I got a Patty Griffin CD from my brother for Christmas. He always hooks me up with good music. While this album, Living With Ghosts, is the first one I've heard all the way through - I already knew one of her songs. {Kara - it's track 10 on your driving mix.}

(These lyrics aren't really indicative of anything in my life right now...just want to share them.)

Rain
It's hard to listen to a hard hard heart
Beating close to mine
Pounding up against the stone and steel
Walls that I won't climb
Sometimes a hurt is so deep deep deep
You think that you're gonna drown
Sometimes all I can do is weep weep weep
With all this rain falling down

Strange how hard it rains now
Rows and rows of big dark clouds
But I'm holding on underneath this shroud
Rain

It's hard to know when to give up the fight
Some things you want will just never be right
It's never rained like it has to night before
Now I won't beg you baby
For something maybe you could never give
I'm not looking for the rest of your life
I just want another chance to live

Strange how hard it rains now
Rows and rows of big dark clouds
But I'm holding on underneath this shroud
Rain

Strange how hard it rains now
Rows and rows of big dark clouds
But I'm still in love underneath this shroud
Rain

Sunday, January 15, 2006

Merci madame Kara

I don't speak French. In fact, I think it sounds funny.
But I'd like to give a brief "merci beaucoup" (or whatever) to my "amie", Kara.

  • Merci pour your quotes from Henri Nouwen - makes me remember how much I like that book
  • Merci pour the lovely candle - a totally random surprise
  • Merci pour being the first person to hunt me down in cyberspace that I know in real life (at least that I know of...eek...)
  • Merci pour that trip to Indy - may we continue to travel together...
  • Merci pour your listening ears
  • Merci pour your enjoyment of the Wicked soundtrack.
  • Merci pour your friendship
  • Merci pour a lovely note that I DID NOT UNDERSTAND AT ALL BECAUSE IT'S IN FRENCH!!! ;o)

Au revoir.

Wednesday, January 11, 2006

Memories

I had meant to do a 2005 retrospective - mostly for my own memory's sake. However, this post will not be that.

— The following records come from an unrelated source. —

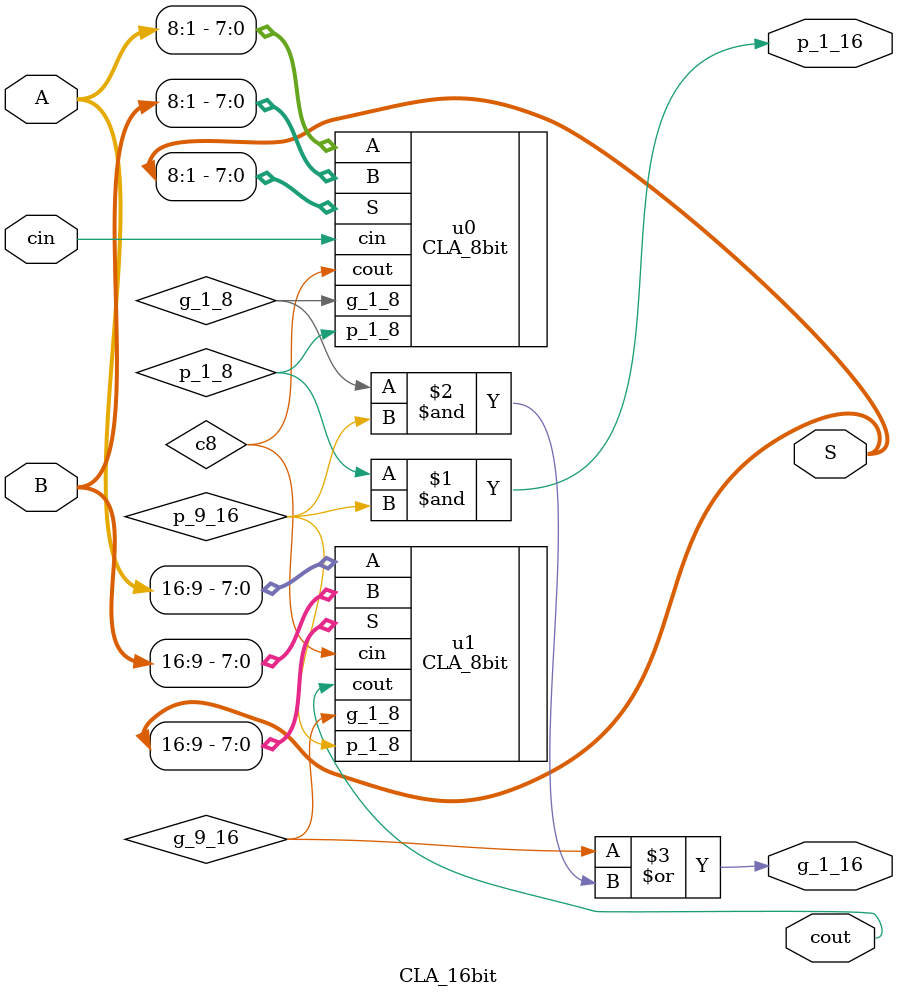
<source format=v>
module CLA_16bit #(
    parameter width=16
)(
    input wire [width:1] A,
    input wire [width:1] B,
    input wire cin,
    output wire [width:1] S,
    output wire cout,
    output wire p_1_16,
    output wire g_1_16
);

    wire c8;
    wire p_1_8, g_1_8;
    wire p_9_16, g_9_16;

    CLA_8bit #(.width(8)) u0 (
        .A(A[8:1]),
        .B(B[8:1]),
        .cin(cin),
        .S(S[8:1]),
        .cout(c8),
        .p_1_8(p_1_8),
        .g_1_8(g_1_8)
    );
    CLA_8bit #(.width(8)) u1 (
        .A(A[16:9]),
        .B(B[16:9]),
        .cin(c8),
        .S(S[16:9]),
        .cout(cout),
        .p_1_8(p_9_16),
        .g_1_8(g_9_16)
    );
    assign p_1_16 = p_1_8 & p_9_16;
    assign g_1_16 = g_9_16|(g_1_8&p_9_16);
endmodule

</source>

I had several people give me digital pictures today (I need a digital camera!). There's something about pictures that takes me back and makes me all sentimental. My sister Rebekah gave me some pics from this past Christmas, and Melissa found a CD of pictures from our trip to Las Vegas back in July 04.


The kids. I love the look on Josh's face. And no, I don't know why I'm not looking at the camera.







My mom, uncle, and Nana (who turns 98 this month).
How cute are they?? Seriously!










Cute.










There's a level of comfort I feel in these pictures that I can't quite put into words.